There was only a single comms click as a reply, but Walther knew to take this as an affirmative. Hilmarsson was probably chewing out another tech; he would only bother to interrupt himself if something had changed. 

“Hmm.” Walther swept his light into the bottom of the housing, looking for loose parts or fasteners that might have come free to give him a clue as to what was wrong. As he did, he thought he saw something moving around one of the snaking power cables, shying away from the light. Since he knew the wildly moving shadows cast by a head-lamp regularly played tricks on the human eye, he dismissed the notion that there was anything alive in the relay; after all, he’d just finished tearing it apart and putting it back together. If any pests had gotten in, he would have seen some sign of them over the last six hours. 

At last, Walther spied what he was looking for – a shiny, hemispherical component made of what looked like black polymer sat in the bottom of the housing, almost hidden behind the protruding bulk of the relay’s high-voltage switcher. Wondering what it had come loose from, Walther reached in to grab the offending part, hoping he would recognize it when he had it in his hand. 

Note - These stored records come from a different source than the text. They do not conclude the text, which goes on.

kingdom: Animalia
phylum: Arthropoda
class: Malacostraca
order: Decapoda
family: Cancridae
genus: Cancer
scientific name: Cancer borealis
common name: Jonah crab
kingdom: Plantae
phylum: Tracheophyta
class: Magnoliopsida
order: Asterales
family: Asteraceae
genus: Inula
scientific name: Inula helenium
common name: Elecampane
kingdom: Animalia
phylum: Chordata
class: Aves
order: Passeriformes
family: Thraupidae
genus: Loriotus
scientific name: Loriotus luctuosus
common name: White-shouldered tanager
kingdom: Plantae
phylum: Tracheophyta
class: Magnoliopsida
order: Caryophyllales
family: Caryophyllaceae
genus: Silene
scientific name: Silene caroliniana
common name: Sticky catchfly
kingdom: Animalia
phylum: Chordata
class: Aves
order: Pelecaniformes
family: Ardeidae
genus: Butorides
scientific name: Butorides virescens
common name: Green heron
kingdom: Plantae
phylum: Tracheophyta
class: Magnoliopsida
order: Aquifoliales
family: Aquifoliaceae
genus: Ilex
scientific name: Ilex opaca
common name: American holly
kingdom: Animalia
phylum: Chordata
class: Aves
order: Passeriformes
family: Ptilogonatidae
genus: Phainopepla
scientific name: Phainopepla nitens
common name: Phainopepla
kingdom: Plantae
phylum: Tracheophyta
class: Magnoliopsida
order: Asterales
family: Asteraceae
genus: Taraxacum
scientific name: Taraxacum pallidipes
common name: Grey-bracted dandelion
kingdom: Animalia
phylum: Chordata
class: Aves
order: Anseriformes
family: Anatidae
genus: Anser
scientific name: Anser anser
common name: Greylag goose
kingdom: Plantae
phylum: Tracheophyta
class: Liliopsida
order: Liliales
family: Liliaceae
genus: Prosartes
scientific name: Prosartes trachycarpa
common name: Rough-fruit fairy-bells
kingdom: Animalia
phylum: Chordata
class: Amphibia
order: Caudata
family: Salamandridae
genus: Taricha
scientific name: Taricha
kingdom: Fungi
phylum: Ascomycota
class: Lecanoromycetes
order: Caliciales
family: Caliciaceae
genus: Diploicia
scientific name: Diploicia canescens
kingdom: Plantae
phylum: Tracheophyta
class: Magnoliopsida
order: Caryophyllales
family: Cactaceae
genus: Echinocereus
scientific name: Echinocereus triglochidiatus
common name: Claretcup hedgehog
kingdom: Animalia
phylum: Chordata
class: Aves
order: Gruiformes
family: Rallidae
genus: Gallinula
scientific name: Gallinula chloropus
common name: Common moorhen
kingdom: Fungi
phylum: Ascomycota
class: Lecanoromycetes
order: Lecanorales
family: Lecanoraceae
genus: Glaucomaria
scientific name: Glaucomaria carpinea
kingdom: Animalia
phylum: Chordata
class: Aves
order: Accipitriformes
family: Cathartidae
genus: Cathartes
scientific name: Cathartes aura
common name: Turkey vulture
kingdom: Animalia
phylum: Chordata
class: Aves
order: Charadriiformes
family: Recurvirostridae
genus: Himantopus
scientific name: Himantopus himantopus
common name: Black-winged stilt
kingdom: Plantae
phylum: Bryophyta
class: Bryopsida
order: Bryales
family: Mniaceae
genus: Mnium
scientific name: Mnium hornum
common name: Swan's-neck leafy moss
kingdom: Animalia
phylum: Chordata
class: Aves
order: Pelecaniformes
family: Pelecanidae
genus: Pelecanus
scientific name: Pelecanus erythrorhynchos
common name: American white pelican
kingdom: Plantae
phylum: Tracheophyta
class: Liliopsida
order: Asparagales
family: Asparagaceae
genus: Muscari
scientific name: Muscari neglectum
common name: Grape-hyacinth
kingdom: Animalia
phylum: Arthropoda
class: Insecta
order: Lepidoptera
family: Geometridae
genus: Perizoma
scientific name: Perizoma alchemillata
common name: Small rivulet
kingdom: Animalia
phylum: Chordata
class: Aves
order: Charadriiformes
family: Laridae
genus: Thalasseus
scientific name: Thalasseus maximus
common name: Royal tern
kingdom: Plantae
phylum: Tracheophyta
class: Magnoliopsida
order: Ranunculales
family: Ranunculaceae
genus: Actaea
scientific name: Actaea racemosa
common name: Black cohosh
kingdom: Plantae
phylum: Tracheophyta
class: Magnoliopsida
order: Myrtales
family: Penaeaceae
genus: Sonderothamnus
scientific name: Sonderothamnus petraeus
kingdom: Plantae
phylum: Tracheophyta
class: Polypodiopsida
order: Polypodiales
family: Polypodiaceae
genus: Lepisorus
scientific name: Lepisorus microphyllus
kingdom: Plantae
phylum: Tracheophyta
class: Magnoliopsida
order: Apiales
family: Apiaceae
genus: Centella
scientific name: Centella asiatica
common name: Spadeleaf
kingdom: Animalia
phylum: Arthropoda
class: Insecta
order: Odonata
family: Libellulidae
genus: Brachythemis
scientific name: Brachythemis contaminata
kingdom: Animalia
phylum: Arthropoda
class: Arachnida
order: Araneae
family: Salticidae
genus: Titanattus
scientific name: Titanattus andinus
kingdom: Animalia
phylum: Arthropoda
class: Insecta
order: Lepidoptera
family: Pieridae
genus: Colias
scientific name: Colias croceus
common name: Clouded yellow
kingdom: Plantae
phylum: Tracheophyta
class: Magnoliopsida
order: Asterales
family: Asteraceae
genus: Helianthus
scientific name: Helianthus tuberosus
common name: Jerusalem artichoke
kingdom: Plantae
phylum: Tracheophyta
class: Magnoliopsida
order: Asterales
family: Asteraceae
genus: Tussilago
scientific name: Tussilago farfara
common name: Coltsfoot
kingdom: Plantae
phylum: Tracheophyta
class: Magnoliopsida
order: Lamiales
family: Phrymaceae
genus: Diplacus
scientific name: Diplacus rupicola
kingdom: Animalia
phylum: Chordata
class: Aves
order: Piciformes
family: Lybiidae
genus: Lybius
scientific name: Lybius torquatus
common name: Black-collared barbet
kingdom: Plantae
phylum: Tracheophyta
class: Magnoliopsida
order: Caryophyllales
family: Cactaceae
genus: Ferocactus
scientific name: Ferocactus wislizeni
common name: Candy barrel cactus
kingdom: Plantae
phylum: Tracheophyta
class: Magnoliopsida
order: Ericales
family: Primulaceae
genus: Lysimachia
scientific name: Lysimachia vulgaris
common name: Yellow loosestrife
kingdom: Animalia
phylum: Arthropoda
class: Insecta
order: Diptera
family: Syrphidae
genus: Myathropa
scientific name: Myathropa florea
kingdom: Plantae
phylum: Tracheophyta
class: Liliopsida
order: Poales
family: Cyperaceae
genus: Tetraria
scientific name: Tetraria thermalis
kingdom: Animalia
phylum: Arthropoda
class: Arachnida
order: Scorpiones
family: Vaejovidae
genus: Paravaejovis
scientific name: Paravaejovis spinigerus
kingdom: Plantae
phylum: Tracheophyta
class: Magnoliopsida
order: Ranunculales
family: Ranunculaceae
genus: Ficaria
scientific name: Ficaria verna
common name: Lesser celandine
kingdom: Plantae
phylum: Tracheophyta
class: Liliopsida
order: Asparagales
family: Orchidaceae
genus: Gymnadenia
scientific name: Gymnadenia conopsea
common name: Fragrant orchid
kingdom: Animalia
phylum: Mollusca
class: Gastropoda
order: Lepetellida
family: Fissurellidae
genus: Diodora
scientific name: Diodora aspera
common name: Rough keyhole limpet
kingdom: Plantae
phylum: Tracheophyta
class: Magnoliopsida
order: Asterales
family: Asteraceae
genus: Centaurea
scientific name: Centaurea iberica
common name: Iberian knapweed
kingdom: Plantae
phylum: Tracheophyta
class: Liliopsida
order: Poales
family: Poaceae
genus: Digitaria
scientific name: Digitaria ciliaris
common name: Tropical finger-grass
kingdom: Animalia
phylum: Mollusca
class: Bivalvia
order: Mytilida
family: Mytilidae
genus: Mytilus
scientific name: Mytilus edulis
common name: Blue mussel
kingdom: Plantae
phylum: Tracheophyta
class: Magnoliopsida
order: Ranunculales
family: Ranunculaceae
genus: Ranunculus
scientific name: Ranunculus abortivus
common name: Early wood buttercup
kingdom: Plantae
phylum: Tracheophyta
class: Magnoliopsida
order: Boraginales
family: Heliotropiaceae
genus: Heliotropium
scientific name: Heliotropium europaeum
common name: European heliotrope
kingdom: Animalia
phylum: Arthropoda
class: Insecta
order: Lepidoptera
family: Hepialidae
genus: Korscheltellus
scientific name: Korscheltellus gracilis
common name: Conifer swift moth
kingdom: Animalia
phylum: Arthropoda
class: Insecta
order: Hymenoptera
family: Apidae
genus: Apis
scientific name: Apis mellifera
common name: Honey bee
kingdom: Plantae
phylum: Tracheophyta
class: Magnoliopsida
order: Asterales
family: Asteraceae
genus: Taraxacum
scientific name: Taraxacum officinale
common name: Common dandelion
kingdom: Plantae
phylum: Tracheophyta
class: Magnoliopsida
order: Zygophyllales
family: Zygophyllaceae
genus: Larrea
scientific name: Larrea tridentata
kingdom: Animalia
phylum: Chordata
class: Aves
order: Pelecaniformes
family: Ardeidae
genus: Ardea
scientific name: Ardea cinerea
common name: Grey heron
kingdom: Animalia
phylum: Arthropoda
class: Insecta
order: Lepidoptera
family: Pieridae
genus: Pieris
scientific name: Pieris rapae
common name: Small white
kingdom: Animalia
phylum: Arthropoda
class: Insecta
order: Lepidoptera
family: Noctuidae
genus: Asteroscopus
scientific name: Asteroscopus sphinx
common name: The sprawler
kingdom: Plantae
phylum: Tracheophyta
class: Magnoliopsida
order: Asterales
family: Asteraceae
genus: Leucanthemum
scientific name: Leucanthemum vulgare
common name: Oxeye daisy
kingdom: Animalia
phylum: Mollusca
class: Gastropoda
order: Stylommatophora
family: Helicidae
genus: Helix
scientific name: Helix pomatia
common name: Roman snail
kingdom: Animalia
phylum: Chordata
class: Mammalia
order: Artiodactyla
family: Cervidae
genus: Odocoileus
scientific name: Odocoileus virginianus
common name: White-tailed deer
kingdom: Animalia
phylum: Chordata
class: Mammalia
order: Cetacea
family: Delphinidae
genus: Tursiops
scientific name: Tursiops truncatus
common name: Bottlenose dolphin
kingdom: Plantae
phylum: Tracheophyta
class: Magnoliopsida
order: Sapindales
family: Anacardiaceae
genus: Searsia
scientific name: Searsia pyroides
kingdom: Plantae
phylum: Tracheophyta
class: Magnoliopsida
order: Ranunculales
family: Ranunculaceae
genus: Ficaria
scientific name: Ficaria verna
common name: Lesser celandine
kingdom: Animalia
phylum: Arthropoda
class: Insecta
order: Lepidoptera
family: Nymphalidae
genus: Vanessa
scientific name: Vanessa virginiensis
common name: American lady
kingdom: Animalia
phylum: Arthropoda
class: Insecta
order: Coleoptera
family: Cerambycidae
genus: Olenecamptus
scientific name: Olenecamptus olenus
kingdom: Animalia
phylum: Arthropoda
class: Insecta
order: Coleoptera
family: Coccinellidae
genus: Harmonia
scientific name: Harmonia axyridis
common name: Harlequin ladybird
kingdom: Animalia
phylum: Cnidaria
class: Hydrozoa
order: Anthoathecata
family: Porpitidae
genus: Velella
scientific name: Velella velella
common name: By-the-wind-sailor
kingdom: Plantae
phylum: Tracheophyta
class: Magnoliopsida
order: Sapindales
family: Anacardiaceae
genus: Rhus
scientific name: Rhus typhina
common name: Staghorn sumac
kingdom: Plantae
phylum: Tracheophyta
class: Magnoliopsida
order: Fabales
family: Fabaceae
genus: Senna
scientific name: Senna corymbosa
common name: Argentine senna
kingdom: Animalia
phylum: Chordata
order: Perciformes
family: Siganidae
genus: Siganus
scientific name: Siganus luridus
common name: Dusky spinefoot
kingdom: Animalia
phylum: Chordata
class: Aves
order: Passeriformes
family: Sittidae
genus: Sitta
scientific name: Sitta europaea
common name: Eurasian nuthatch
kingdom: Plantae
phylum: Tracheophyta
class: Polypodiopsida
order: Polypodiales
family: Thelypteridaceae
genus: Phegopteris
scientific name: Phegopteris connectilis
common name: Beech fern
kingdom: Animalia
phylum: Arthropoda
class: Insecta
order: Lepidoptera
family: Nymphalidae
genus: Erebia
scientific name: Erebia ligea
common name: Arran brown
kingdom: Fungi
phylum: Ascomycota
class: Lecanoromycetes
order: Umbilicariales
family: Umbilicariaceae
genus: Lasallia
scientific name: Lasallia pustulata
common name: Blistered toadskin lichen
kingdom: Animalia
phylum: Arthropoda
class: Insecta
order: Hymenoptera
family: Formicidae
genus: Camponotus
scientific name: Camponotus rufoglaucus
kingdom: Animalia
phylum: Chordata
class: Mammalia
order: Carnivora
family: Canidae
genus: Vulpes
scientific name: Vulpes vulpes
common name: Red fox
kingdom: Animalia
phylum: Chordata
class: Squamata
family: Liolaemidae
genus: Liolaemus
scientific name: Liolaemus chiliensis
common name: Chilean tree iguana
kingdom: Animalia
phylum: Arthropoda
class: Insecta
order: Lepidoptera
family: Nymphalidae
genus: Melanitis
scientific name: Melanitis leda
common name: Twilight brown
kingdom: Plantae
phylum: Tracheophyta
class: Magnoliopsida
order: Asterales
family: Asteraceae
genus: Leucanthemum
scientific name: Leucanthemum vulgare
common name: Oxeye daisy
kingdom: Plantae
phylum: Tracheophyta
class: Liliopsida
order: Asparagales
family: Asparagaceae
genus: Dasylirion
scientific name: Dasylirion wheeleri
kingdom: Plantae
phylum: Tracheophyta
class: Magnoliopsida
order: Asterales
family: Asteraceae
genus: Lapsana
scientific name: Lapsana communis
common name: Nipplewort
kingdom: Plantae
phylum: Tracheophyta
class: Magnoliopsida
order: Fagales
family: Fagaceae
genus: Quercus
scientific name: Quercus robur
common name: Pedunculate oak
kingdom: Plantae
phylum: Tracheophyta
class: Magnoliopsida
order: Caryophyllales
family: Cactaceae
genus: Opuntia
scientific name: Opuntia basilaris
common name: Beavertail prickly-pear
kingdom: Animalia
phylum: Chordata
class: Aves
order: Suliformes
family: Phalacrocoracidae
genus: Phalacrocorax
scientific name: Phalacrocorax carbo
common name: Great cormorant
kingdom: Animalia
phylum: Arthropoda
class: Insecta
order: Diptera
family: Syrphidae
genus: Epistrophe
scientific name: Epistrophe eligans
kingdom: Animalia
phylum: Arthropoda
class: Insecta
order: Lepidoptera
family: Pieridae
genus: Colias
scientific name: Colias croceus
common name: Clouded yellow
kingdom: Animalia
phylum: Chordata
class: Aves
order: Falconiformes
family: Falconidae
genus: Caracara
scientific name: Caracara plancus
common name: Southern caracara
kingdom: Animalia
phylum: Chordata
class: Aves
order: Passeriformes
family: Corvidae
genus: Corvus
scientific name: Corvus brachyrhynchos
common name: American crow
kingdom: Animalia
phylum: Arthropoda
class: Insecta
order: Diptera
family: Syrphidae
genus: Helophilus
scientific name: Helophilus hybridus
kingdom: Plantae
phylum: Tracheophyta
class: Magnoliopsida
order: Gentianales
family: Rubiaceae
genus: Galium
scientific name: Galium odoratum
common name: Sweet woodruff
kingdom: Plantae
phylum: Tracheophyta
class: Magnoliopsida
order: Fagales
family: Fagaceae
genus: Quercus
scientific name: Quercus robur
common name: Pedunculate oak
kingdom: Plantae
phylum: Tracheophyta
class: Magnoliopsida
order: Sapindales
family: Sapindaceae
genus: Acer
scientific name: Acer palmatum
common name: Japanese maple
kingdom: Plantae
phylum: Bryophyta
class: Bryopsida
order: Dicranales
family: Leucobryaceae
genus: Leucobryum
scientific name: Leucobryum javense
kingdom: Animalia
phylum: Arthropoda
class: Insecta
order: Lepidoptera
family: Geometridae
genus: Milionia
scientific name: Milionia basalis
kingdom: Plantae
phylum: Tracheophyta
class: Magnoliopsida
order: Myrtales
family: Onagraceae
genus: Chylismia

The  object resisted his grip as if stuck to the metal below it, but a bit of a twist popped it free. It was lighter than he’d expected, and its curved surface was ridged rather than smooth. Frowning, he brought it up close to his face, engaging the visual-recognition system built into his analysis glasses to identify what he’d found. 

Before the computer could identify what it was looking at, the flat side of the little hemispherical object sprouted an uncomfortable multitude of articulated legs and scurried off Walther’s hand. Shrieking, he staggered back from the relay and fell to the deck. In the narrow beam of his head-lamp, he saw black objects moving silently across the bulkheads all around the open power relay. Not all of them were as small as the one he’d picked up – some were as large as his fist, and unless the shadows were playing tricks on his eyes, the biggest was nearly forty centimeters across. 

Something scurried over Walther’s leg, and in that moment he decided that the problem was no longer his to fix. Not even bothering to pick up his tool-bag, he scrambled on his hands and knees toward the crawlspace passage back to the lit corridors, imagining the swarm of bugs on his heels the whole way.